Colored object listings
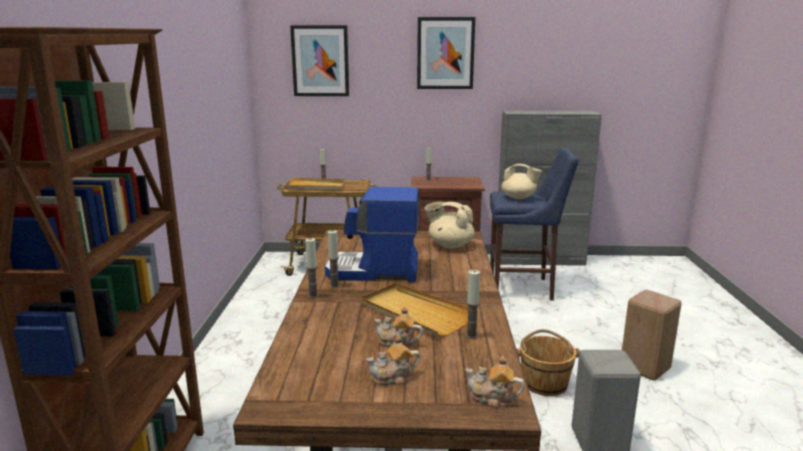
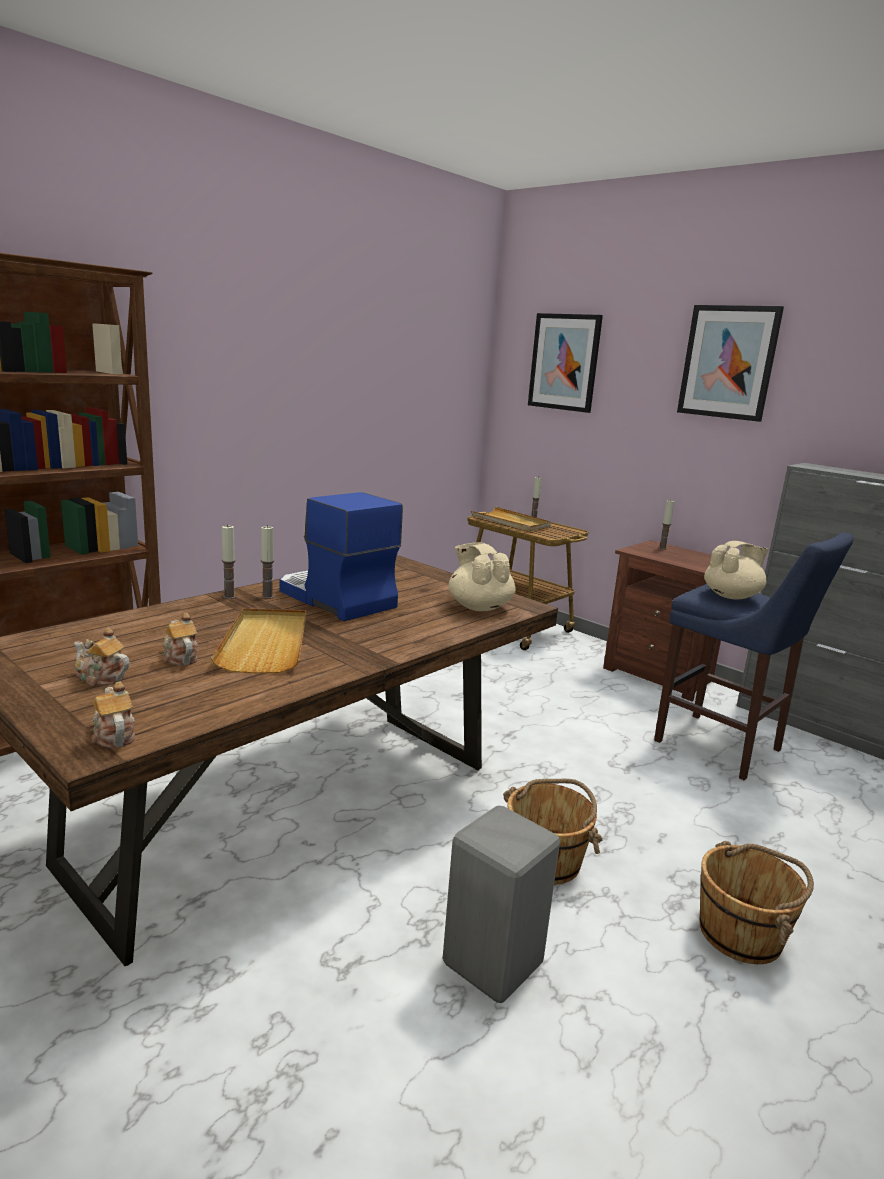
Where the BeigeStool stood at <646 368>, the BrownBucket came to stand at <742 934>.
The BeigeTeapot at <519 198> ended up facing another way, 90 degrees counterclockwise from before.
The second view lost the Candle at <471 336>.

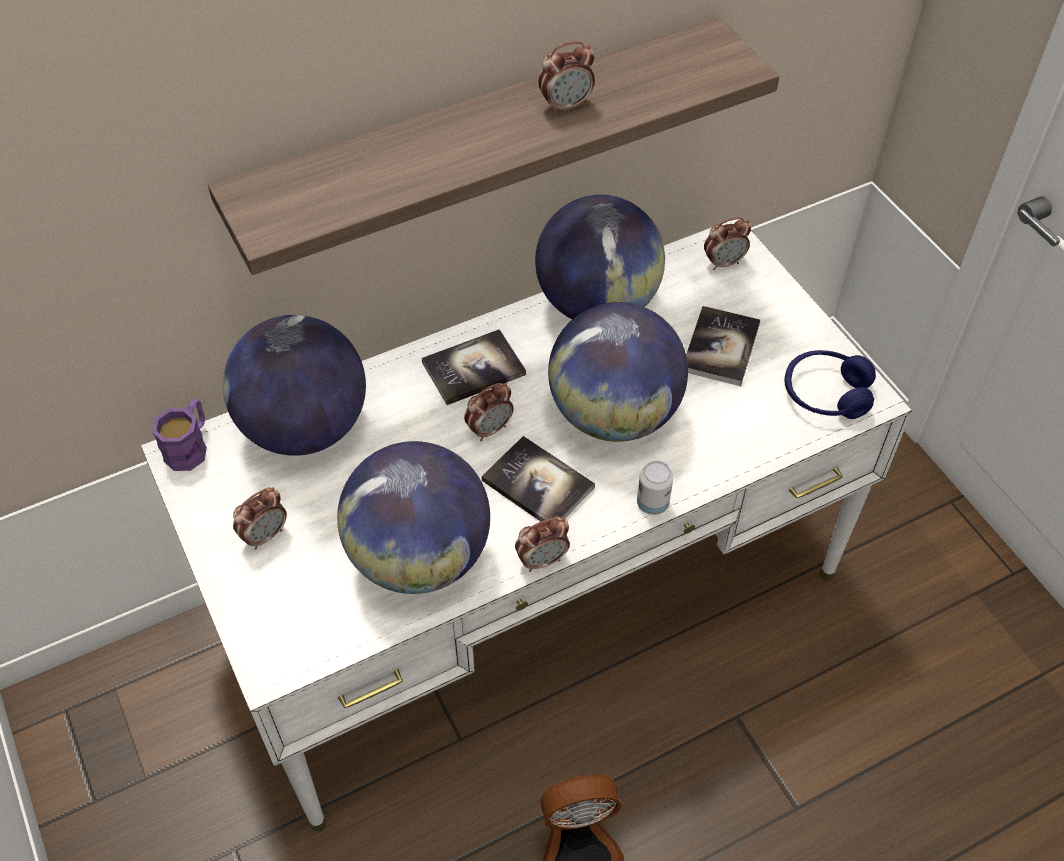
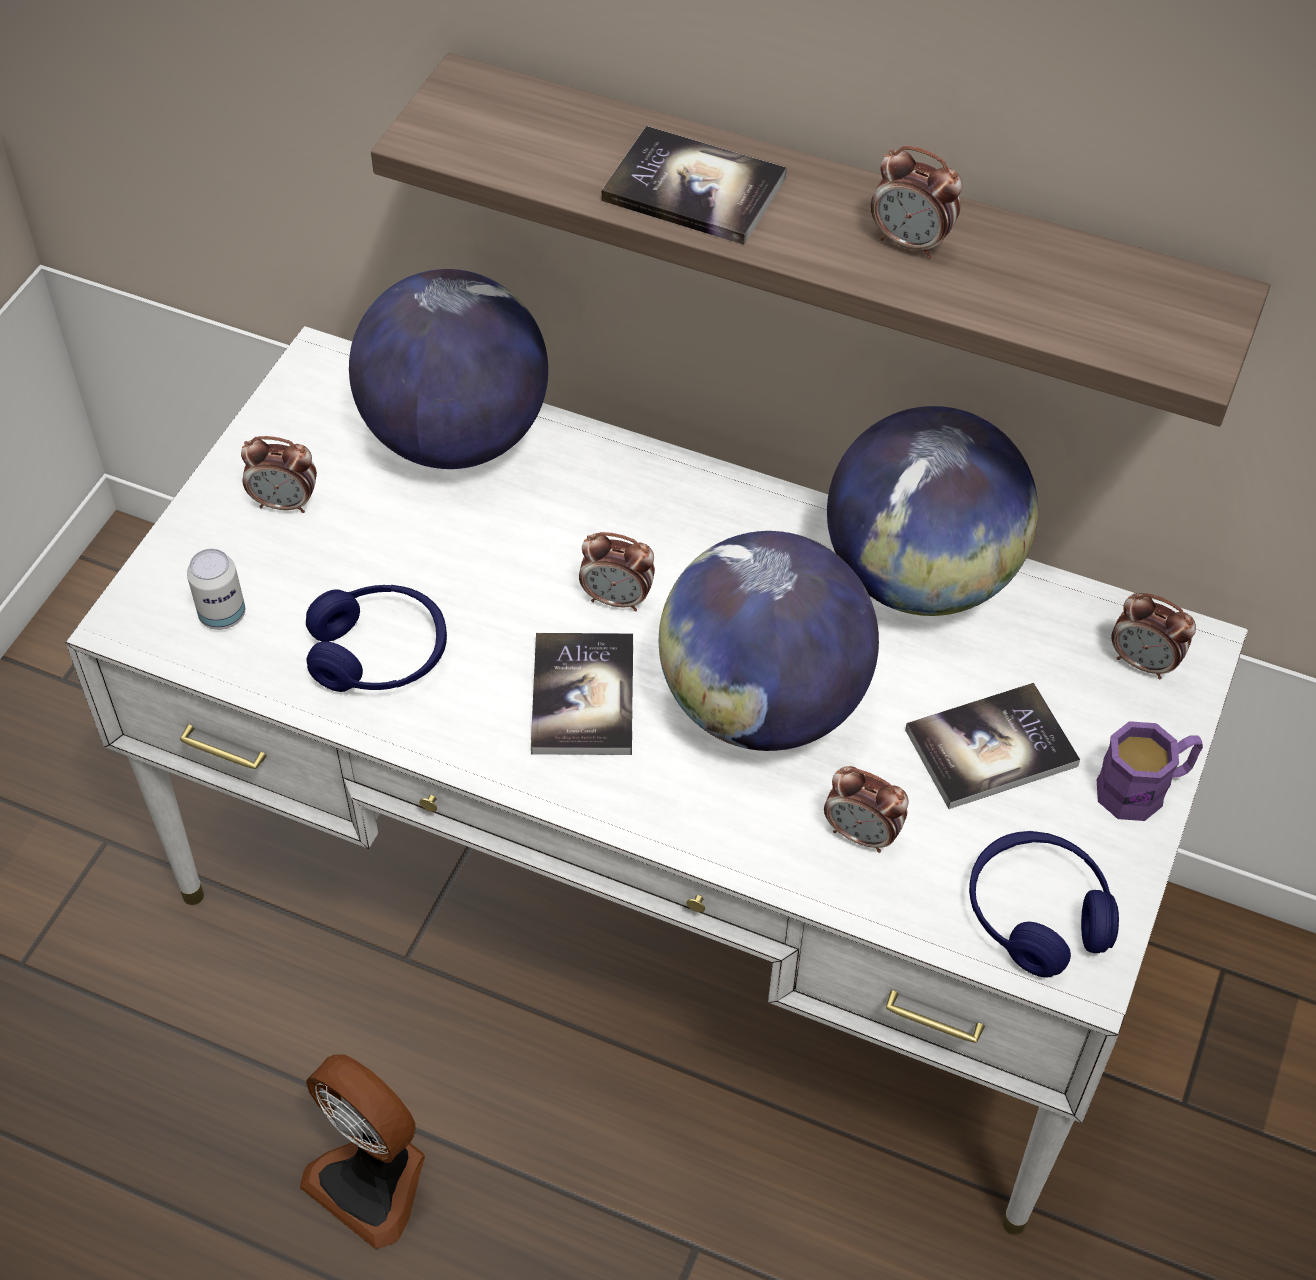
The Can ended up elsewhere, having gone from <652 504> to <222 615>.
Where the Globe stood at <420 557>, the BlueHeadphones came to stand at <379 653>.
The Book ended up elsewhere, having gone from <473 368> to <694 189>.
The AlarmClock ended up elsewhere, having gone from <542 560> to <862 834>.
The PurpleMug ended up elsewhere, having gone from <190 446> to <1143 788>.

> _Work required_:
Reproduce exactly the lines that run from the line holding "The BeigeTeapot at" through the final line of the entries, and omit every picture.

> _Finished exercise_:
The BeigeTeapot at <519 198> ended up facing another way, 90 degrees counterclockwise from before.
The second view lost the Candle at <471 336>.

The Can ended up elsewhere, having gone from <652 504> to <222 615>.
Where the Globe stood at <420 557>, the BlueHeadphones came to stand at <379 653>.
The Book ended up elsewhere, having gone from <473 368> to <694 189>.
The AlarmClock ended up elsewhere, having gone from <542 560> to <862 834>.
The PurpleMug ended up elsewhere, having gone from <190 446> to <1143 788>.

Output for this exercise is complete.